Du coup le spectateur est happé par ce récit, par le destin de ces personnages. Les principaux : Becky et Howie, ainsi que le grand absent Dany, mais aussi de leurs proches. Il y a Izzy, la petite sœur de Becky, au passé trouble et au futur incertain – d’autant qu’elle est enceinte de son premier enfant, ce qui ne va pas faciliter ses relations avec sa sœur –; Il y a aussi Nat, la mère de Becky et Izzy, à la fois voix pochtronne amusante à la langue bien pendue et voix de la raison – son fils Arthur est mort à l’âge de 30 ans d’une overdose, comparaison qui met à chaque fois Becky en rogne. C’est souvent de ces deux personnages secondaires que pointera l’humour, grâce à un décalage intéressant qu’ils créent. Là encore, Caty Baccega et Monique Reuter jouent magnifiquement ce rôle de poil à gratter, d’empêcheuses de souffrir en rond.
Une grande réussite
À l’opposé, dernier personnage de ce club des 5, Jason, adolescent de 17 ans, qui conduisait la voiture qui a fauché Danny.
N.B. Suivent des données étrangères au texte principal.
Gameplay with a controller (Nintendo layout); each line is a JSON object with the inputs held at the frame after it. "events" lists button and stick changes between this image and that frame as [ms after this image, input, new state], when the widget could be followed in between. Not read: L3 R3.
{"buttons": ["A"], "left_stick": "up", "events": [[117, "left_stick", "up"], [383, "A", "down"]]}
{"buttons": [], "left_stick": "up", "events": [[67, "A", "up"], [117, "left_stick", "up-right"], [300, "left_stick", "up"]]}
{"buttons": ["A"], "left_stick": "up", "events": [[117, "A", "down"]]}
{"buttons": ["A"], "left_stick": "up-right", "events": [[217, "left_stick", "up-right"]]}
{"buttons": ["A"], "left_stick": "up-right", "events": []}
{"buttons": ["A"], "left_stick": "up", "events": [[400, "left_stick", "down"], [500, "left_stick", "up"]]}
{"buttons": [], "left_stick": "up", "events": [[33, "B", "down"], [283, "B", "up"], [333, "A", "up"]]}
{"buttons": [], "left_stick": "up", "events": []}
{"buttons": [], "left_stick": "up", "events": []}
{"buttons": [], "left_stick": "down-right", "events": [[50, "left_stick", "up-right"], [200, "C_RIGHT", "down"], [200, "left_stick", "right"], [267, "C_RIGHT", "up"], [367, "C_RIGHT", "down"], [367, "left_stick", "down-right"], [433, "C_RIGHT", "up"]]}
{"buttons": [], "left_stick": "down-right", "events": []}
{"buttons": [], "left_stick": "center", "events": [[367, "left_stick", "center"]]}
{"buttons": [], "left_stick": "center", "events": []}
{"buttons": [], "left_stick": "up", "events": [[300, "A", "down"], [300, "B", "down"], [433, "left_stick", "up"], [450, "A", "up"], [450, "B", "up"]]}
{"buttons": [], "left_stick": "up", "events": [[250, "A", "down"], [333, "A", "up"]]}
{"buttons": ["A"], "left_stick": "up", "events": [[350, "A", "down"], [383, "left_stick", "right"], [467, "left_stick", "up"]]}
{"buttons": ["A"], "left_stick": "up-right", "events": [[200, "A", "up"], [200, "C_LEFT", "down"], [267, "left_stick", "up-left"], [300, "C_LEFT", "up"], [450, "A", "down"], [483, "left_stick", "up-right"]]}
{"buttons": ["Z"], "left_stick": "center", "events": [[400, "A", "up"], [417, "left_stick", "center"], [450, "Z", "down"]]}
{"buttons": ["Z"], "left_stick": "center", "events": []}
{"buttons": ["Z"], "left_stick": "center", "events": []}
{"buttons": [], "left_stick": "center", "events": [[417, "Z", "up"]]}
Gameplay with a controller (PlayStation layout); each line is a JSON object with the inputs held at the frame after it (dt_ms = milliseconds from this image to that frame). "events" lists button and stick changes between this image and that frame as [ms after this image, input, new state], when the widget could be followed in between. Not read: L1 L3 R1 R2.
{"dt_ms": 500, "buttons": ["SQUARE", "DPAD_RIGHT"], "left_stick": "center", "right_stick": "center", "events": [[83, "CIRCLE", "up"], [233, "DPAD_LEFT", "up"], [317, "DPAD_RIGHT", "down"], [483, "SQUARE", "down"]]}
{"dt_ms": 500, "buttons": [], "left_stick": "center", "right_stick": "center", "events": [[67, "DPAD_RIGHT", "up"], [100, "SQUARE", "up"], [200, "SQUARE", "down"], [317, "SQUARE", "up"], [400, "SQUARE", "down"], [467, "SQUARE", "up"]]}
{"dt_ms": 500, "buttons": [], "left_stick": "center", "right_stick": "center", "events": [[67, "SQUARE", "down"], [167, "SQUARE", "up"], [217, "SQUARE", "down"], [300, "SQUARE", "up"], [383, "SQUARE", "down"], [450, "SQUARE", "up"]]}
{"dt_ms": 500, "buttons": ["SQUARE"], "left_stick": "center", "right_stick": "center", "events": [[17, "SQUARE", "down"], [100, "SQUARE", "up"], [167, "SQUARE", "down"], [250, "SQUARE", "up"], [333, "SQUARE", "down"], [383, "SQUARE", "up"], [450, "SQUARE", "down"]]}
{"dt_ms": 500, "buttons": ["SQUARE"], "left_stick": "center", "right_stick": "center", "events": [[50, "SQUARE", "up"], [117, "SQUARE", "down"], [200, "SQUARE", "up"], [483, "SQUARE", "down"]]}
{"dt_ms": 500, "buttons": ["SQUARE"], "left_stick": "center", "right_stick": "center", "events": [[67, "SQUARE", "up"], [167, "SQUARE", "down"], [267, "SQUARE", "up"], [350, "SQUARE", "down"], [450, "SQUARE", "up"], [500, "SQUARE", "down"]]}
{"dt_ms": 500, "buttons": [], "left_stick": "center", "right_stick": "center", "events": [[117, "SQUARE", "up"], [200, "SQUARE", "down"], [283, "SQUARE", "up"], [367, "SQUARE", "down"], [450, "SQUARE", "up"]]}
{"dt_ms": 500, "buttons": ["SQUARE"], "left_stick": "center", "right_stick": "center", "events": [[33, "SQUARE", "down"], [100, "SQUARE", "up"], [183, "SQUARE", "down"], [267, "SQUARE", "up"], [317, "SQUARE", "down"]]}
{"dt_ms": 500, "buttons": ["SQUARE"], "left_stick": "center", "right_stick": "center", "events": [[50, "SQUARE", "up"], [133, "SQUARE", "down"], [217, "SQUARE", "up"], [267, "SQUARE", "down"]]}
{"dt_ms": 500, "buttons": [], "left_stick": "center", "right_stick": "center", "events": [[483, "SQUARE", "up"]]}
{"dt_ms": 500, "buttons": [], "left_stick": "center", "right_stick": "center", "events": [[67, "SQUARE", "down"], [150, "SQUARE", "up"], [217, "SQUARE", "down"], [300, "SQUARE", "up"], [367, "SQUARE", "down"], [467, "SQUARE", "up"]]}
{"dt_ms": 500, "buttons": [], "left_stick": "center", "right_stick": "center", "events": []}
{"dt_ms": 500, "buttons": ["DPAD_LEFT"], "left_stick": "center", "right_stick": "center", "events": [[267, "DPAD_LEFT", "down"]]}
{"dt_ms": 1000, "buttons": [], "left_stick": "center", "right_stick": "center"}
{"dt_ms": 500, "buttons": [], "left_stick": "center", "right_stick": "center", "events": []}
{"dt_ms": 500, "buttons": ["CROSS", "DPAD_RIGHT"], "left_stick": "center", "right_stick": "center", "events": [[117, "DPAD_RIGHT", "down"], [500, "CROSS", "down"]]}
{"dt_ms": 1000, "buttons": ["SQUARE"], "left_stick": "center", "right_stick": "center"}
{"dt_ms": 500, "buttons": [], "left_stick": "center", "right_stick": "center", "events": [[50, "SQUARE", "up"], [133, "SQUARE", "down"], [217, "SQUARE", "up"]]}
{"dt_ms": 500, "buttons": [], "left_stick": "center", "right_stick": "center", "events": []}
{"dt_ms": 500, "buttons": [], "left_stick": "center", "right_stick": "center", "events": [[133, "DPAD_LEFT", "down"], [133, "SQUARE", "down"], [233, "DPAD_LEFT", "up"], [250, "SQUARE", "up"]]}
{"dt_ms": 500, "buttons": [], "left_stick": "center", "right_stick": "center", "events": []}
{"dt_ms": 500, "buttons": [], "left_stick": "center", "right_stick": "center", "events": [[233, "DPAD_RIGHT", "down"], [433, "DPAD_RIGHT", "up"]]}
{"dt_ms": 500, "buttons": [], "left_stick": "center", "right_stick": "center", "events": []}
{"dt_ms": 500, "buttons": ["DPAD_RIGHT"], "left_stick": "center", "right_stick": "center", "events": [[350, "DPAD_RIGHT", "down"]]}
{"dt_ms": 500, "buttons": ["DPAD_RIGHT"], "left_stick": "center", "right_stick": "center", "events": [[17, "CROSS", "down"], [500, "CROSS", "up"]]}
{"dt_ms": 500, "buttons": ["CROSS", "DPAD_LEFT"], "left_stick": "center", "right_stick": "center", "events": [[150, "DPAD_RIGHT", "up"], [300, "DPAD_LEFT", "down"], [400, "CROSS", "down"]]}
Il n’a aucun tort dans l’accident – enfin, il arrivait peut-être un peu trop vite avouera-t-il à Becky –, mais ne peut s’empêcher de se sentir coupable. Fan de science-fiction, il écrit une nouvelle qu’il dédie à Danny.
Howie ne peut le supporter, mais pour Becky, au contraire, cette rencontre, ainsi que l’idée portée par le gamin qu’il existe des univers parallèles, marquera une nouvelle étape dans sa renaissance. C’est le jeune Romain Gelin qui interprète Jason. Si lors de son face-à-face avec Howie, le comédien semble encore un peu vert, lors de la lecture de la lettre qu’il adresse aux parents de son involontaire victime, il est, lui aussi, criant de vérité.
Bref, malgré son sujet, peu attirant au premier abord, ce Rabbit Hole est une grande réussite. Pour son texte, bien sûr, mais aussi pour sa mise en scène et son casting.
Pablo Chimienti
TOL – Luxembourg. Jusqu’au 23 novembre.